◆ SELECTED EXCERPT ◆
— BEGIN —
Showing posts with label integrity. Show all posts
Showing posts with label integrity. Show all posts

Monday, August 27, 2012

That Lovely Gentleman I Was Tellin' Y'all About...

I gotta say...dating sucks.  I am not a fan.  I'd go for stability any day.

With that said, I must drudge through this complicated process if I'd like to make it to that nice, solid stability. Darn it.

I can be rather picky with dating. I do not feel the need to have someone by my side at all times so I can avoid being alone.  I'd rather be alone than waste my time, energy and love on some dude.

Anyway, the good stuff... I met a lovely man a while back and he asked me out a couple of months ago.  We have been dating here and there during that time and I really enjoy him.  Has a lot to offer as a man of integrity, compassion, craves a family, loves the Lord and a complete goofball.  Lots of great stuff in a totally adorable package...which is definitely a cause for a snarky grin. ;-) Yummy.

OK, back on track...focus, lady. Focus. 

A few thing have bothered me over our time together that I couldn't shake.  I decided it would be my birthday present to myself to get some answers and figure out how I feel about said answers.  I was mostly uncomfortable with the strong feeling he was still dating other people leaving me to feel slighted and a bit devalued at this point.  He had my full attention, I wanted his.

Over our 4 hours of chit chat I learned a lot. Most of which tugged at my heart and I found myself pulled closer to him, wanting to let myself fall for him.  But that wall I built kept me safely on my side of the table, listening.

Finally, I got what I had come for.  He is very honest and I respect that of him very much.  He explained he is still seeing one other woman and is still trying to figure out what to do at this point. I was grateful for the truth.
— END —
◆ INFORMATION SUPPLIED ◆
— BEGIN —
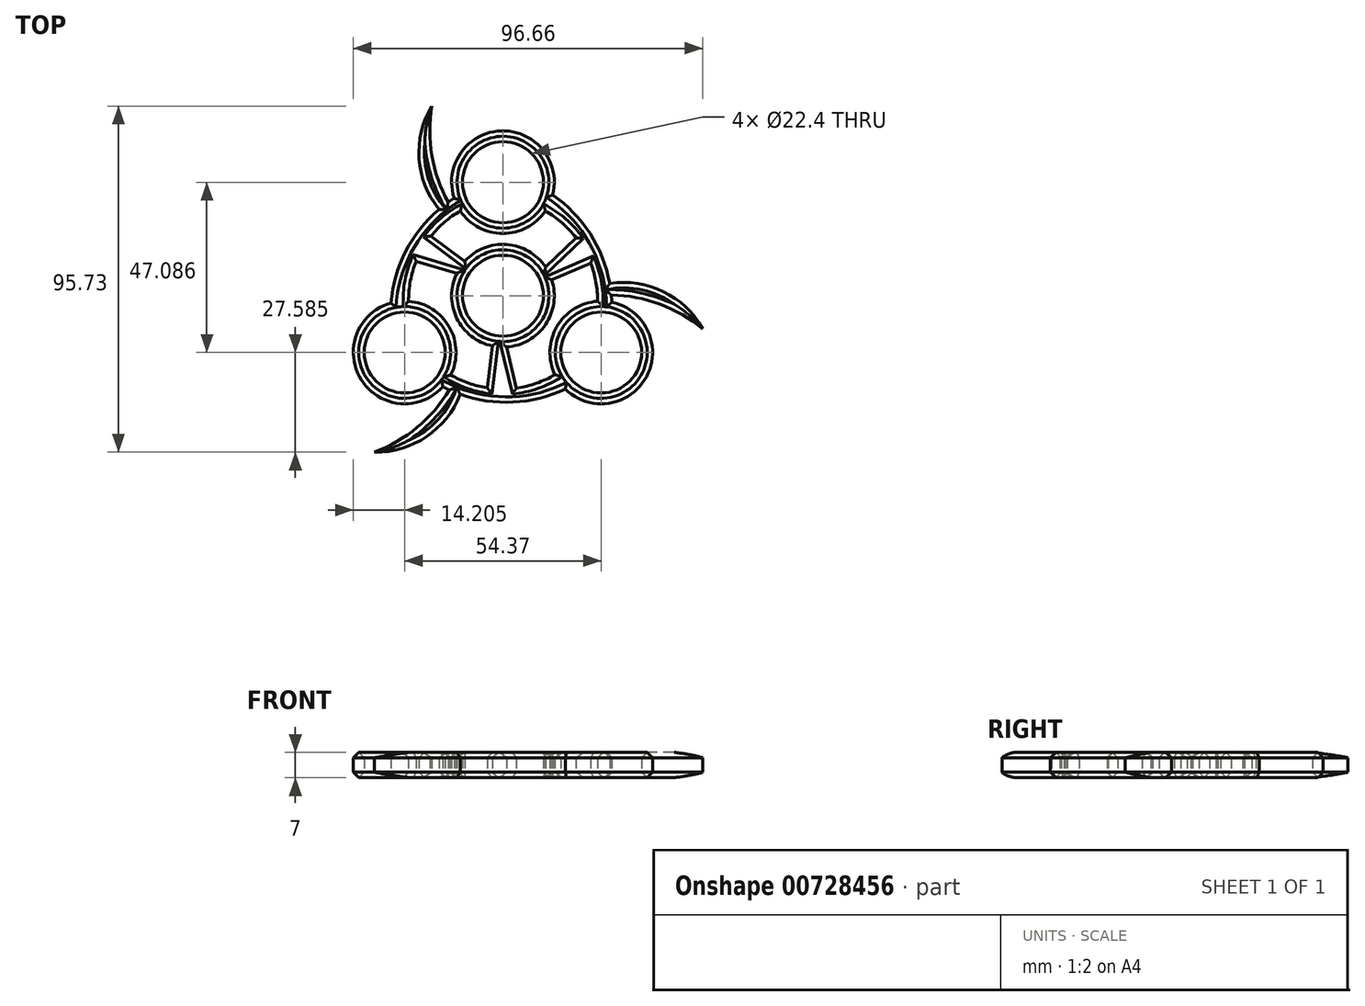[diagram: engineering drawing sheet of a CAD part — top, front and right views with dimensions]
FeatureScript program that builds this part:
— END —
◆ WORK TO DO ◆
According to the dating post above, what does the man the writer met have to offer? List each item.

◆ THE OUTPUT ◆
- Integrity
- Compassion
- He craves a family
- He loves the Lord
- He is a complete goofball